In this scheme a solid differs from a liquid because its crystal structure breaks the translational and rotational symmetries of space. Moreover, solids with different crystal structures should be viewed as different phases of matter because they break these symmetries in different ways. Perhaps more surprisingly, liquids and gases break no such symmetries and so should be viewed as the same phase. When you include further symmetries, such as rotations of spins in a magnet or more subtle quantum counterparts, this classification opens up a wide range of possibilities that allows us to understand almost all the known forms of matter.
This characterisation has its advantages. First, we can be sure that any attempt to change a material from one symmetry class to another will necessarily involve a violent phase transition. Second, it turns out that understanding the symmetries of a system will immediately determine many of its properties, especially at low temperature.

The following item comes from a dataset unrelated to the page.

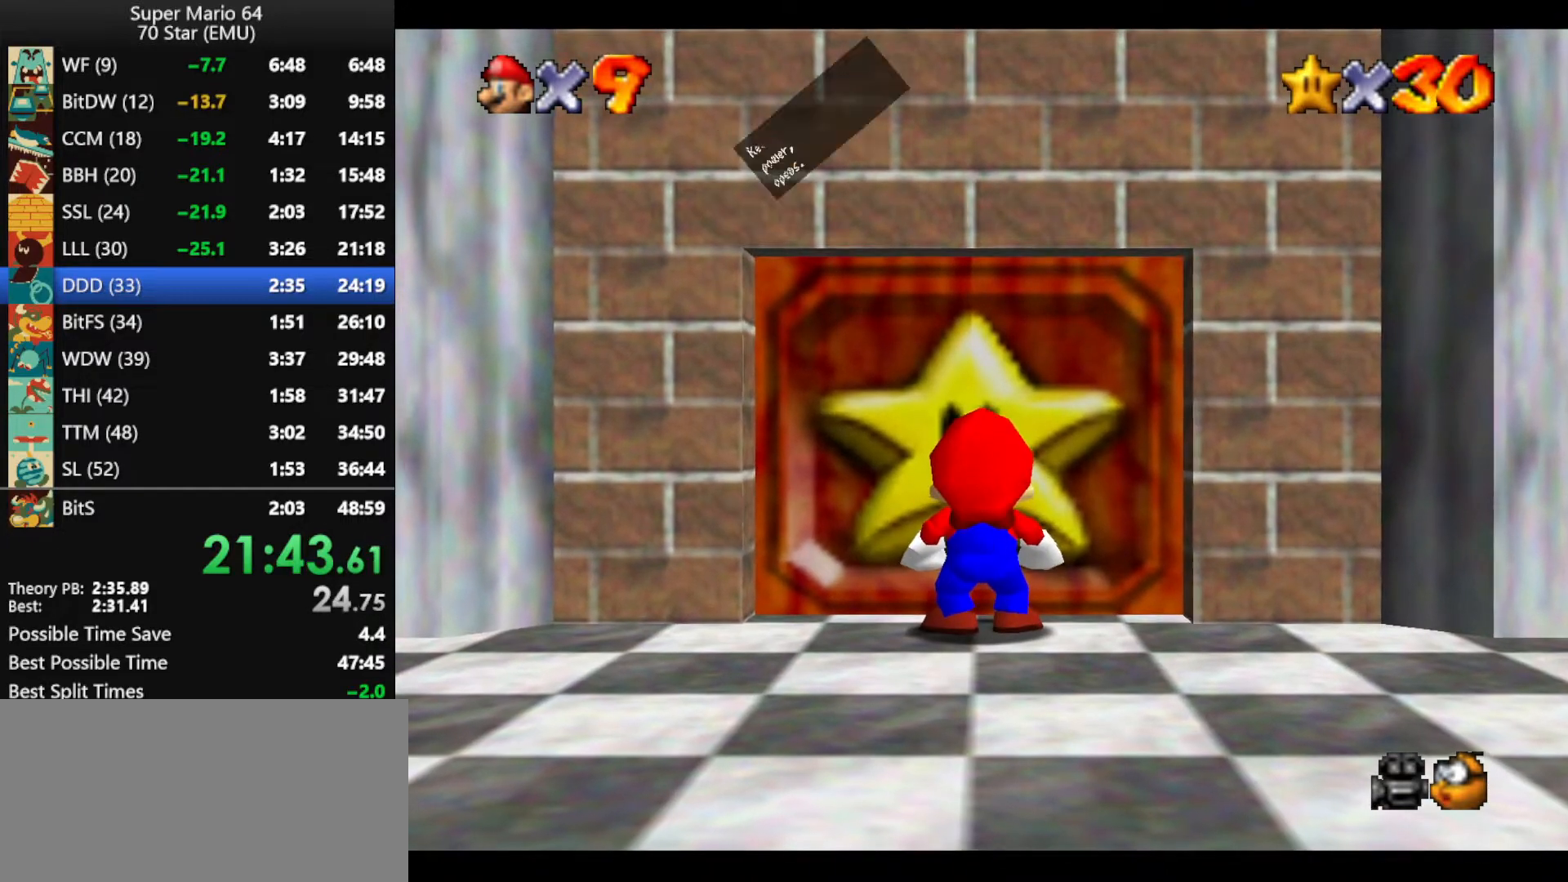
{"buttons": [], "left_stick": "up", "events": [[33, "B", "up"], [67, "A", "up"], [133, "A", "down"], [133, "B", "down"], [200, "A", "up"], [200, "B", "up"], [267, "A", "down"], [267, "B", "down"], [300, "B", "up"], [367, "A", "up"], [433, "A", "down"], [433, "B", "down"], [433, "left_stick", "up"], [500, "A", "up"], [500, "B", "up"]]}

Moreover, the classification of matter in terms of symmetry has a power that goes far beyond its initial regime of application. The vacuum of space is, in many ways, like a complicated material, with quantum effects playing the role of thermal fluctuations. The vacuum can sit in different phases and is thought to have undergone several phase transitions as the Universe cooled after the big bang, each of which can be understood in terms of symmetries. All the ideas that we will develop here carry directly to theories of particle physics, cosmology and beyond.
There is an order to the Universe we live in. Roughly speaking, little things affect big things. Not the other way round.
This is something you already know: particle physics underlies nuclear and atomic physics; atomic physics underlies condensed matter and chemistry; and so on up the chain. It’s certainly true that it can be difficult to make the leap from one level to the next, and new creative ideas are needed at each step, but this doesn’t change the fact that there is an ordering. Big things don’t affect little things. This is the reason there are no astrology departments in universities.
But there is another aspect to this story, one which is not often stressed. Little things affect big things, but they rarely affect very big things. Instead, little things affect slightly bigger things. And these, in turn, affect slightly bigger things too. But as you go up the chain, you lose the information about what came long before.
This again is something that you know. A zoologist who is interested in the way that starlings flock has little reason to study the dynamics of the Higgs boson. It’s also the reason that science is possible in the first place: neither Newton nor Einstein needed to understand how quantum gravity works on microscopic distance scales to write down theories that work extraordinarily well on larger scales.
In the 1970s a mathematical formalism was developed that makes these ideas concrete. This formalism is called the renormalisation group and provides a framework to describe physics at different scales. The renormalisation group gets little coverage in popular science articles, yet is arguably the single most important advance in theoretical physics in the past 50 years. While zoologists may have little need to talk to particle physicists, the right way to understand both the Higgs boson and the flocking of starlings is through the language of the renormalisation group.
These two ideas – symmetry and scale – now dominate the way we think about physics. Yet both have their origins in the simple question: what happens when you boil water? The purpose of this course is to find out.